I tried to ask the highly intellectual catholics on alt.religion but they home in on one word impotence to avoid acknowledging a prejudice with in the people and in the church. Another just accuses in private of spamming as why he won't respond then answers in public.
A quick Lexis/Nexis search dug up a cluster of articles from March 1996 about a
Brazilian couple that was denied marriage because the man was paraplegic, and
"therefore impotent" (as the bishop in Brazil put it). The articles don't say that the bishop actually investigated the man's health, but imply that he automatically assumed he was impotent.

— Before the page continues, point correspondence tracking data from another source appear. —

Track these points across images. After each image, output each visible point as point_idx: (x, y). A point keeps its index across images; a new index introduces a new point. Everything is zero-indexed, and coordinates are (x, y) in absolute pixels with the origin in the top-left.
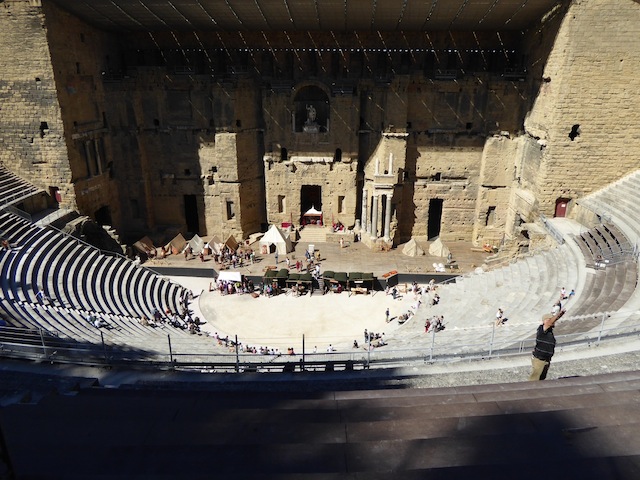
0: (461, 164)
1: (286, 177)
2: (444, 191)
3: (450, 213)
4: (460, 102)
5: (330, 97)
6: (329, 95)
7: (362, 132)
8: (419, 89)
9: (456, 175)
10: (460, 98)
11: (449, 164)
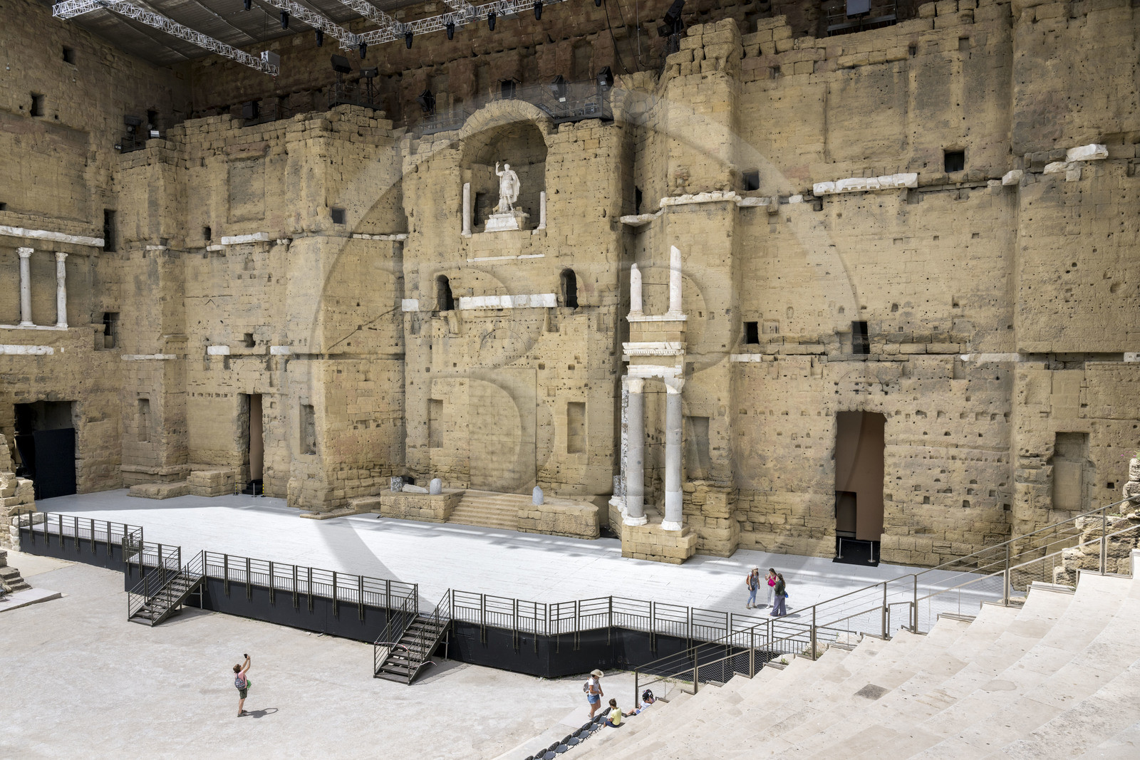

This isn't exactly the same as banning marriage "because one of them had a disability," but that sort of thinking would deny marriage to many people with spinal cord injuries. For copyright reasons, I won't reproduce the articles. Here are a couple of cites though: Nuptials Prohibited, Houston Chronicle, March 30, 1996, sec. A, at 25. Catholic Wedding Banned, March 31, 1996, at A16 The couple was Elzimar de
Lourdes Serafim and Edir Antonio de Brito. The marriage was banned by Bishop Joao
Bosco de Faria. I am aware that the American bishops have issued positive statements
about the Americans with Disabilities Act, and I would suspect that the actual practice of many priests is to allow marriages despite disability -- even spinal cord injury. But the formal teaching of the Church -- which is still applied in Brazil, apparently -- is pretty hostile to the marriage rights of the disabled. --
What do you say on the above and leviticus 21:16 and the lack of
notice the Bible gives the defective of the flock?
Were the defective created just to show healng?

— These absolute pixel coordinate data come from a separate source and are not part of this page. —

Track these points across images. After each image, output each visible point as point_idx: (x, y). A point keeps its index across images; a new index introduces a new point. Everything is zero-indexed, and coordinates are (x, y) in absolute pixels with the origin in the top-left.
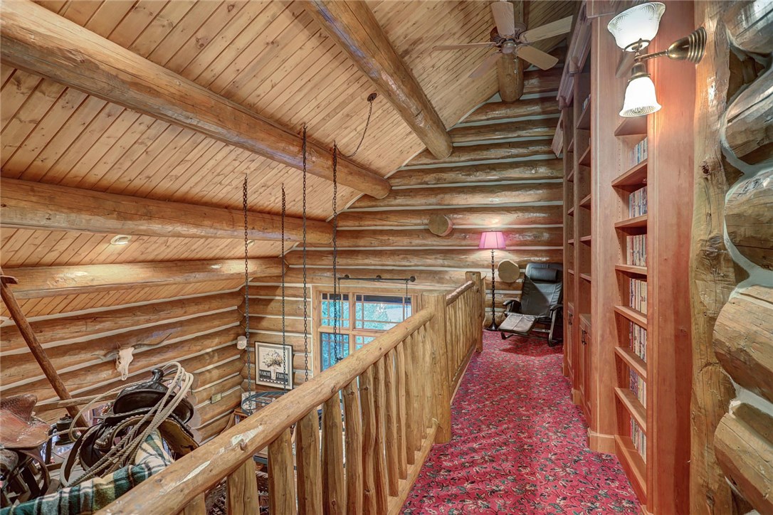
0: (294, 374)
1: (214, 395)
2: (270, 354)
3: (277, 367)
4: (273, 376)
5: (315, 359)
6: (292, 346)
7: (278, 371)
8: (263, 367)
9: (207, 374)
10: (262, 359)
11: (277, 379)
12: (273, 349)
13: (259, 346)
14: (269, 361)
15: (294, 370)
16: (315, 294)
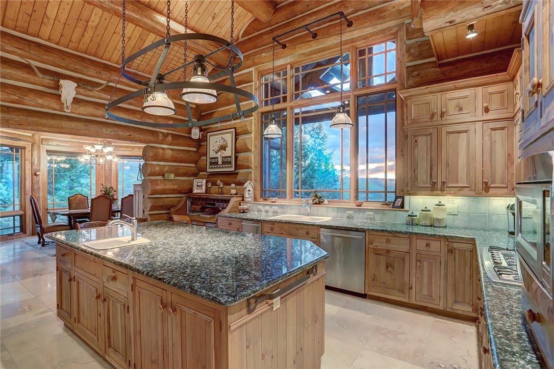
0: (236, 158)
1: (167, 172)
2: (218, 141)
3: (223, 151)
4: (220, 162)
5: (256, 138)
6: (235, 128)
7: (223, 155)
8: (212, 154)
9: (161, 151)
10: (212, 148)
11: (223, 163)
12: (220, 136)
13: (210, 136)
14: (216, 148)
15: (237, 155)
16: (256, 75)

In the news groups you mentioned that others focused on the word "impotent." That is because that is the word that needs to be focused on. The persons disability has nothing to do with it.

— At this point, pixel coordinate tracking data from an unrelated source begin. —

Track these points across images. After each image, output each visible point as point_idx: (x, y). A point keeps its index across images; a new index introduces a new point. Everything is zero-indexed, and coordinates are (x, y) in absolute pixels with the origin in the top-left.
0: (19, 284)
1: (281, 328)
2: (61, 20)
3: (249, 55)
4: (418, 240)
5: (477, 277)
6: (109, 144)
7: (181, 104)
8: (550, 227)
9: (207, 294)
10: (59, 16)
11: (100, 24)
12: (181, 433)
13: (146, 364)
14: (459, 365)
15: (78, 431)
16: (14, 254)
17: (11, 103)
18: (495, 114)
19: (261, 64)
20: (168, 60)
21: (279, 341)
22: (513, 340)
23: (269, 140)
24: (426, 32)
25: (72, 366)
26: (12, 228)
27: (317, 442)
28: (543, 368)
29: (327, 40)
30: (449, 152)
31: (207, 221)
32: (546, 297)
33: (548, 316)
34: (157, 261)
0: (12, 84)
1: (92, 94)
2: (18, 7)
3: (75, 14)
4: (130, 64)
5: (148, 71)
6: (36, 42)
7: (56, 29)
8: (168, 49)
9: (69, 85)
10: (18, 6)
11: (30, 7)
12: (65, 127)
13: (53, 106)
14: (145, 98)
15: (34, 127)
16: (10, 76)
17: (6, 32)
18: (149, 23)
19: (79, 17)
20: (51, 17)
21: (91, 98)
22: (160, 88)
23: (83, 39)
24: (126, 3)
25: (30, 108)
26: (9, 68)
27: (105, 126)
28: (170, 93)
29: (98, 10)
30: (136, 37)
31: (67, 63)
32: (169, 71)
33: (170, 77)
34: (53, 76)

The Code of Canon Law (# 1084 §1) states:
"Antecedent and perpetual impotence to have intercourse, whether on the part of the man or of the woman, which is either absolute or relative, of its very nature invalidates marriage."
(#1084 §2) " If the impediment of impotence is doubtful, either by reason of a doubt of law or a doubt of fact, a marriage is neither to be impeded nor is it to be declared null as long as the doubt exists."
(#1084 §3) "Sterility neither prohibits nor invalidates marriage, with due regard for the prescription of canon 1098." (1098 basically states so long as fraud is not part of the marriage, meaning the sterility is known by both parties prior to marriage, or by neither party at the time of marriage.)
That being said, yes, everyone who is 'impotent' has an automatic Specifically Diriment Impediment against marriage in the Church. Sterility is not an impediment because the person can still perform the sex act, even though children will not be conceived. This is not a prejudice against those who are disabled, because an 'impotent' person is not always disabled.... it may be anxiety that causes the 'impotency'
That having been said, Canon 1073 states, a Diriment Impediment renders a person incapable of contracting Marriage validly.
I had earlier stated that this could be dispensed with...... I was in error when saying that. Impotency is against the Natural Law, and cannot be dispensed.